§ **DATA SHOWN**
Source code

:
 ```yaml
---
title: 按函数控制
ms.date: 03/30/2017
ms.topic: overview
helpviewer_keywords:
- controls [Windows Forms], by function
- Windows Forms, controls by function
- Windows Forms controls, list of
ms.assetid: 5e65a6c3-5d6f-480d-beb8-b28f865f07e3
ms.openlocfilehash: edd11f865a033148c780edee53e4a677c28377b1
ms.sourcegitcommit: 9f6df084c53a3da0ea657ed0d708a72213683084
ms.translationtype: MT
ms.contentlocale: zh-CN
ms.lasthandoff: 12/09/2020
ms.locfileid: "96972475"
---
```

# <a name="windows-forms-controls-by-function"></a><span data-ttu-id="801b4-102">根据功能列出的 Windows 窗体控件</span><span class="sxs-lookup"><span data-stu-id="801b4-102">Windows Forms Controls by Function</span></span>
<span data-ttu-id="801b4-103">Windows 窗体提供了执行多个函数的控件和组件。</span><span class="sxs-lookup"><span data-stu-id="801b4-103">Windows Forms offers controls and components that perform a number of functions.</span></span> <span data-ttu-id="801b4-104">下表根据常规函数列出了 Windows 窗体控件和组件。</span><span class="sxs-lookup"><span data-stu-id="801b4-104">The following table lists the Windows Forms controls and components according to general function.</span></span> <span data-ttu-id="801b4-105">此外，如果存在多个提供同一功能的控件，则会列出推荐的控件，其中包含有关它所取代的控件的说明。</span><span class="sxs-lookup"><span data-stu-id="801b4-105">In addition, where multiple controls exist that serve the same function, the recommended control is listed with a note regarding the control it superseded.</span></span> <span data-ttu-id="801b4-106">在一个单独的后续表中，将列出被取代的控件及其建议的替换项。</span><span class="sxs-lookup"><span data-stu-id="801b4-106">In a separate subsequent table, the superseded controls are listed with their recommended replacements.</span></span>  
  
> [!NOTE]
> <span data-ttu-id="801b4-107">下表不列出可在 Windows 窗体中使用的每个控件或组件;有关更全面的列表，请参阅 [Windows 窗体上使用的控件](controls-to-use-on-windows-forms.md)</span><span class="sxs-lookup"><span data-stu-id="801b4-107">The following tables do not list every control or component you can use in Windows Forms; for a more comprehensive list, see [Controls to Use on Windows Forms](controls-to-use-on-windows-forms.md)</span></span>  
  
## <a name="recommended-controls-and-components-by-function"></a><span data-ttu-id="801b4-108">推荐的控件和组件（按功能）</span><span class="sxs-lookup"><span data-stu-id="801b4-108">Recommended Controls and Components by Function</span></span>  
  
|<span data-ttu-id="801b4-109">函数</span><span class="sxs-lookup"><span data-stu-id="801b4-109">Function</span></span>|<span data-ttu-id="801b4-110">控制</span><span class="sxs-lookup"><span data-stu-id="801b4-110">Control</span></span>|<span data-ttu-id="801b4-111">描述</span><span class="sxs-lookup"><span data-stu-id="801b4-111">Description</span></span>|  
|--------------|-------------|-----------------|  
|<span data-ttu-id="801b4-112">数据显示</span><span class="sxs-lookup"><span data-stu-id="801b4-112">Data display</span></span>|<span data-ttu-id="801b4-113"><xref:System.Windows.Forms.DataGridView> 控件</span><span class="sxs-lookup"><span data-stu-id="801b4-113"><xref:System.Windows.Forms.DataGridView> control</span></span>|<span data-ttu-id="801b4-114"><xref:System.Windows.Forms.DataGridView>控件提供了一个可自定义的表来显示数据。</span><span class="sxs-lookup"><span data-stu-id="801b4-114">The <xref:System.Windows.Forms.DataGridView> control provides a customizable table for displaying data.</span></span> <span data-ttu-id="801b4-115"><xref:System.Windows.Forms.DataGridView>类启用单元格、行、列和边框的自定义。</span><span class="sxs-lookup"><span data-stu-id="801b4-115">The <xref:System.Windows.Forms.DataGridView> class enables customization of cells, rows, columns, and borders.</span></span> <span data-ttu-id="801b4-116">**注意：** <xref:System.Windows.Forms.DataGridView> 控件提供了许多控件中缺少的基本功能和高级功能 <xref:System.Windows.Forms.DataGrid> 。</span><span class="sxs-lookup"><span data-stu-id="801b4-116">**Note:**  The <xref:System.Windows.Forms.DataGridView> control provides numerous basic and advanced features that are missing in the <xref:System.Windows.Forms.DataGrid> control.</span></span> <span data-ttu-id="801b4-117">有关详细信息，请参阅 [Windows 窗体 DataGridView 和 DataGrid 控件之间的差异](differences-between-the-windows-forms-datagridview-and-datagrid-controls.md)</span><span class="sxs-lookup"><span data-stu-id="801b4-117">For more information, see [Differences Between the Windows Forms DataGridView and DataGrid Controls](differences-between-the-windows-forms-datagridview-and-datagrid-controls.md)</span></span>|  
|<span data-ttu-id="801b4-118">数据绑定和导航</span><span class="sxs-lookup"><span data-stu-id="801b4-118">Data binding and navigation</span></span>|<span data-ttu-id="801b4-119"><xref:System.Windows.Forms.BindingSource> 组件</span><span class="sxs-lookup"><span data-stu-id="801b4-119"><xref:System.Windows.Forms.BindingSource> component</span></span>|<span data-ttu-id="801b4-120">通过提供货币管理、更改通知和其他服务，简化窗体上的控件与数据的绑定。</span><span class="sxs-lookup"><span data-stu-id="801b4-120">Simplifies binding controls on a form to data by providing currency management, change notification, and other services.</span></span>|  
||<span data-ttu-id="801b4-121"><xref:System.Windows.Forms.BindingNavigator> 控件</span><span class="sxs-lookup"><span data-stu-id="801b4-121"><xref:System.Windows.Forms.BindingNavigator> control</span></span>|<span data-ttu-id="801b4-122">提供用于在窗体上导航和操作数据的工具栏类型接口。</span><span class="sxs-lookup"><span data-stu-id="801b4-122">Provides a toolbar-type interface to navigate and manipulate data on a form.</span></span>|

§ **REQUIREMENT**
Reprint the listing above. Keep every line exactly as it is.

§ **RESULT BELOW**
Source code

:
 ```yaml
---
title: 按函数控制
ms.date: 03/30/2017
ms.topic: overview
helpviewer_keywords:
- controls [Windows Forms], by function
- Windows Forms, controls by function
- Windows Forms controls, list of
ms.assetid: 5e65a6c3-5d6f-480d-beb8-b28f865f07e3
ms.openlocfilehash: edd11f865a033148c780edee53e4a677c28377b1
ms.sourcegitcommit: 9f6df084c53a3da0ea657ed0d708a72213683084
ms.translationtype: MT
ms.contentlocale: zh-CN
ms.lasthandoff: 12/09/2020
ms.locfileid: "96972475"
---
```

# <a name="windows-forms-controls-by-function"></a><span data-ttu-id="801b4-102">根据功能列出的 Windows 窗体控件</span><span class="sxs-lookup"><span data-stu-id="801b4-102">Windows Forms Controls by Function</span></span>
<span data-ttu-id="801b4-103">Windows 窗体提供了执行多个函数的控件和组件。</span><span class="sxs-lookup"><span data-stu-id="801b4-103">Windows Forms offers controls and components that perform a number of functions.</span></span> <span data-ttu-id="801b4-104">下表根据常规函数列出了 Windows 窗体控件和组件。</span><span class="sxs-lookup"><span data-stu-id="801b4-104">The following table lists the Windows Forms controls and components according to general function.</span></span> <span data-ttu-id="801b4-105">此外，如果存在多个提供同一功能的控件，则会列出推荐的控件，其中包含有关它所取代的控件的说明。</span><span class="sxs-lookup"><span data-stu-id="801b4-105">In addition, where multiple controls exist that serve the same function, the recommended control is listed with a note regarding the control it superseded.</span></span> <span data-ttu-id="801b4-106">在一个单独的后续表中，将列出被取代的控件及其建议的替换项。</span><span class="sxs-lookup"><span data-stu-id="801b4-106">In a separate subsequent table, the superseded controls are listed with their recommended replacements.</span></span>  
  
> [!NOTE]
> <span data-ttu-id="801b4-107">下表不列出可在 Windows 窗体中使用的每个控件或组件;有关更全面的列表，请参阅 [Windows 窗体上使用的控件](controls-to-use-on-windows-forms.md)</span><span class="sxs-lookup"><span data-stu-id="801b4-107">The following tables do not list every control or component you can use in Windows Forms; for a more comprehensive list, see [Controls to Use on Windows Forms](controls-to-use-on-windows-forms.md)</span></span>  
  
## <a name="recommended-controls-and-components-by-function"></a><span data-ttu-id="801b4-108">推荐的控件和组件（按功能）</span><span class="sxs-lookup"><span data-stu-id="801b4-108">Recommended Controls and Components by Function</span></span>  
  
|<span data-ttu-id="801b4-109">函数</span><span class="sxs-lookup"><span data-stu-id="801b4-109">Function</span></span>|<span data-ttu-id="801b4-110">控制</span><span class="sxs-lookup"><span data-stu-id="801b4-110">Control</span></span>|<span data-ttu-id="801b4-111">描述</span><span class="sxs-lookup"><span data-stu-id="801b4-111">Description</span></span>|  
|--------------|-------------|-----------------|  
|<span data-ttu-id="801b4-112">数据显示</span><span class="sxs-lookup"><span data-stu-id="801b4-112">Data display</span></span>|<span data-ttu-id="801b4-113"><xref:System.Windows.Forms.DataGridView> 控件</span><span class="sxs-lookup"><span data-stu-id="801b4-113"><xref:System.Windows.Forms.DataGridView> control</span></span>|<span data-ttu-id="801b4-114"><xref:System.Windows.Forms.DataGridView>控件提供了一个可自定义的表来显示数据。</span><span class="sxs-lookup"><span data-stu-id="801b4-114">The <xref:System.Windows.Forms.DataGridView> control provides a customizable table for displaying data.</span></span> <span data-ttu-id="801b4-115"><xref:System.Windows.Forms.DataGridView>类启用单元格、行、列和边框的自定义。</span><span class="sxs-lookup"><span data-stu-id="801b4-115">The <xref:System.Windows.Forms.DataGridView> class enables customization of cells, rows, columns, and borders.</span></span> <span data-ttu-id="801b4-116">**注意：** <xref:System.Windows.Forms.DataGridView> 控件提供了许多控件中缺少的基本功能和高级功能 <xref:System.Windows.Forms.DataGrid> 。</span><span class="sxs-lookup"><span data-stu-id="801b4-116">**Note:**  The <xref:System.Windows.Forms.DataGridView> control provides numerous basic and advanced features that are missing in the <xref:System.Windows.Forms.DataGrid> control.</span></span> <span data-ttu-id="801b4-117">有关详细信息，请参阅 [Windows 窗体 DataGridView 和 DataGrid 控件之间的差异](differences-between-the-windows-forms-datagridview-and-datagrid-controls.md)</span><span class="sxs-lookup"><span data-stu-id="801b4-117">For more information, see [Differences Between the Windows Forms DataGridView and DataGrid Controls](differences-between-the-windows-forms-datagridview-and-datagrid-controls.md)</span></span>|  
|<span data-ttu-id="801b4-118">数据绑定和导航</span><span class="sxs-lookup"><span data-stu-id="801b4-118">Data binding and navigation</span></span>|<span data-ttu-id="801b4-119"><xref:System.Windows.Forms.BindingSource> 组件</span><span class="sxs-lookup"><span data-stu-id="801b4-119"><xref:System.Windows.Forms.BindingSource> component</span></span>|<span data-ttu-id="801b4-120">通过提供货币管理、更改通知和其他服务，简化窗体上的控件与数据的绑定。</span><span class="sxs-lookup"><span data-stu-id="801b4-120">Simplifies binding controls on a form to data by providing currency management, change notification, and other services.</span></span>|  
||<span data-ttu-id="801b4-121"><xref:System.Windows.Forms.BindingNavigator> 控件</span><span class="sxs-lookup"><span data-stu-id="801b4-121"><xref:System.Windows.Forms.BindingNavigator> control</span></span>|<span data-ttu-id="801b4-122">提供用于在窗体上导航和操作数据的工具栏类型接口。</span><span class="sxs-lookup"><span data-stu-id="801b4-122">Provides a toolbar-type interface to navigate and manipulate data on a form.</span></span>|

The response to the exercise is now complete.